I stored my gear in the truck and grabbed one of my business cards. As I rang the doorbell, my phone buzzed, likely Cliff’s details on the Chagall claim.
The homeowner opened the door. “All done?” He didn’t step into the house to imply I was welcome, and I didn’t try to enter.
“Yes, Mr. Clark, I’m done,” I said. “I’m afraid the damage on the machine shed roof is inconsistent with what I was expecting to see. I’ll have to forward it over to our Special Investigations Unit for some additional attention. You can expect to hear from one of our team within the next two business days.”
His eyebrows knit together as he processed what I’d said. “So, you aren’t going to replace the roof?”
“In the meantime,” I said as I offered my business card, which he didn’t reach for. “My contact information is on my card, so you can call with any questions you may have about my visit.

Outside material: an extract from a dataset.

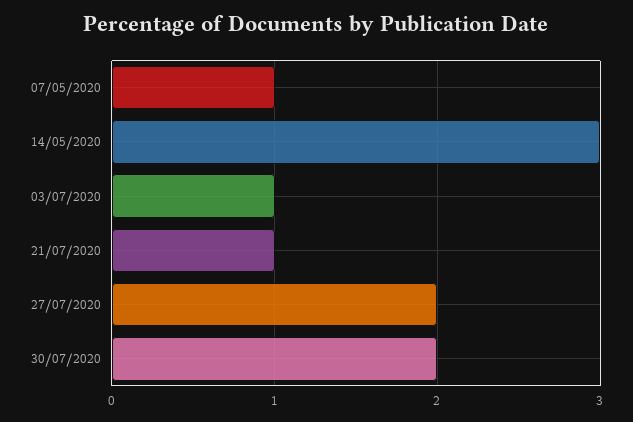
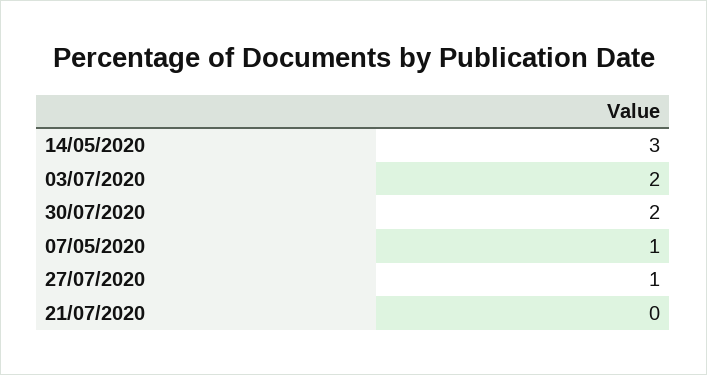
03/07/2020: 1 -> 2
21/07/2020: 1 -> 0
27/07/2020: 2 -> 1

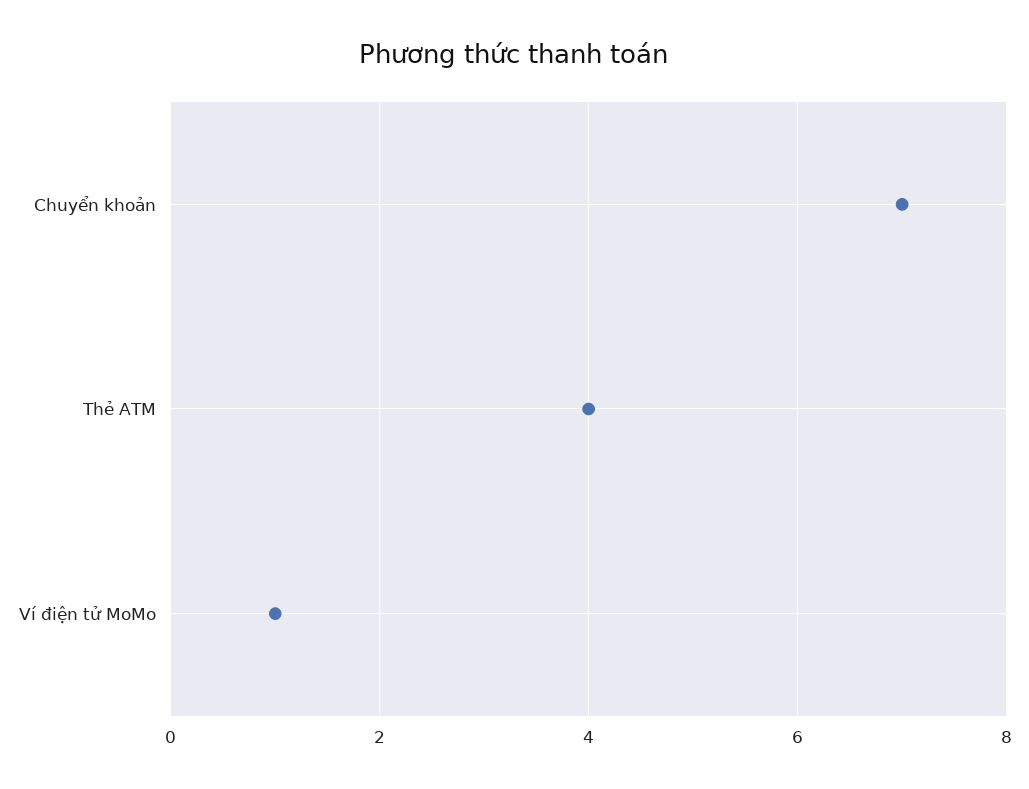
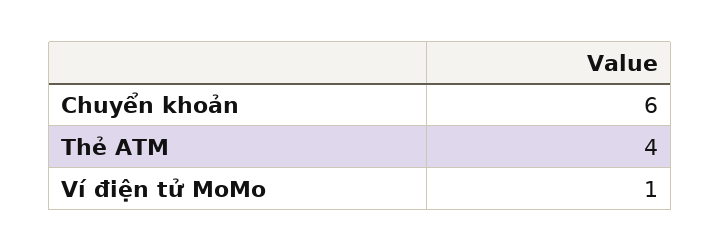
Chuyển khoản: 7 -> 6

The general claims support line is on the back in case you want to speak with someone about any further steps we’ll be taking.”
“My neighbor had his shed roof replaced after the storm.” He pointed to his right, likely to his neighbor’s house. This response was relatively common under the circumstances, and the suspicious voice in my head always questioned the person’s motives. He was either the guilty party, thought I was accusing him, or disappointed I’d snatched away his windfall. He was confused, not angry, so number three was my guess.
“Mr. Clark, the decision is out of my hands. Our SIU will be in touch with you about the next steps.”
I held out my card again, and he stared at me for another moment, searching for a way around this. Then he slammed the door, almost taking my hand off in the process.
I shrugged it off and stuck the card in the door, then headed back to my truck, my giant F-150 Raptor. I opened the door and climbed up on the running boards before sliding into the driver’s seat. The beautiful behemoth was an effort to get into, but the size was valuable when navigating over debris or washed out roads after a big storm. The engine roared to life as I hit the ignition.
I drove a half-mile down the road, so I wasn’t working in Mr. Clark’s driveway, until my curiosity got the better of me and I pulled over. As I shifted into my backseat mobile office, my laptop sprang to life, and I called up the claim details. Skimming through the policy document until I got to the correct section, my breath caught.
Cliff had assigned me to a claim for Marc Chagall’s Les amoureux dans le ciel. I knew this painting. It had been twenty years since I’d last stood in front of it. Twenty years since it set me on a life path I ended up abandoning.
I ran a shaky hand over my face. This wasn’t the kind of interesting I’d been expecting.